Thanks guys, I didn't get to it last night I'll try to get some done today. I've got about 2 inches of water in the tank on top of the substrate. Some dirt is on TOP of the sand, which really sucks. The water already in there is really dirty.

@rob..... I don't know then, I did a lot of research and nobody said anything about the smell.

@Beaslbob..... thanks but I've already put everything in my only empty tank

@Kehy..... That's pretty much what I did, but I didn't initially use the plate. That's probably my main problem. I only poured a very small amount of water and it stirred everything up.


----------



## jrman83 (Jul 9, 2010)

Only way to keep smell away completely is chemical filtration.....charcoal in your filter. Didn't think just dirt would smell. Peat will actually rot and ferment creating gas under you top layer that is deadly to your fish.


----------



## z1200 (Jan 26, 2012)

Got er' filled. nice and clear. first pic is up in my gallery. I want to start a new thread as a journal is there any way to delete this one?
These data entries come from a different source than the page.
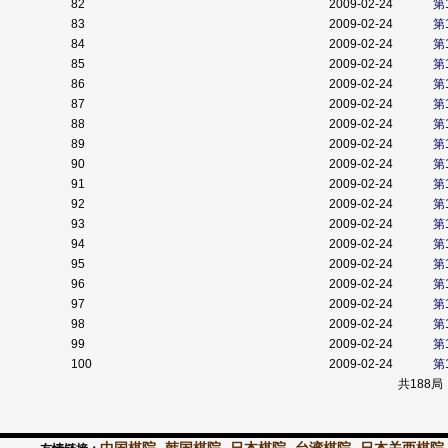
82
2009-02-24
第
83
2009-02-24
第
84
2009-02-24
第
85
2009-02-24
第
86
2009-02-24
第
87
2009-02-24
第
88
2009-02-24
第
89
2009-02-24
第
90
2009-02-24
第
91
2009-02-24
第
92
2009-02-24
第
93
2009-02-24
第
94
2009-02-24
第
95
2009-02-24
第
96
2009-02-24
第
97
2009-02-24
第
98
2009-02-24
第
99
2009-02-24
第
100
2009-02-24
第
共188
@jrman....That's what I thought. I'm not using peat, just standard dirt and PFS. We will see how it goes. I'm just using a standard HOB with filter pads you get at petco/petsmart etc. It works great, and turns quite a bit of water. 


should be fine, at least I hope... after the huge headache it initially created.


----------



## jrman83 (Jul 9, 2010)

I can delete it if you like?


----------



## z1200 (Jan 26, 2012)

Please if you would. I don't want to spam up the forum. I'm gong to start a journal.


----------



## beaslbob (May 29, 2009)

z1200 said:


> Please if you would. I don't want to spam up the forum. I'm gong to start a journal.


hubba hubba

Looking forward to the journal and glad the tank looks better. *old dude


----------



## susankat (Nov 15, 2008)

Don't delete this thread! It contains info for other people just start a new one.


----------



## dirtydutch4x (Jun 16, 2009)

glad to see it worked out!! Looking forward to the journal


----------



## jrman83 (Jul 9, 2010)

Should be cool. I like NPTs.


----------



## z1200 (Jan 26, 2012)

Okay, don't delete it then. I don't mind if you don't.
After it finishes cycling I will start adding my fish. going with somew mollies and not sure what else yet. 


@Beaslbob... thanks man

@Dirtydutch.... I'll keep you posted,first day of summer vacation was today. I should have some free time on my hands until school starts.


----------



## beaslbob (May 29, 2009)

you're welcome 

to me it is amazing how clear stuff is when you trap the "crud" under a layer of sand.

my .02


----------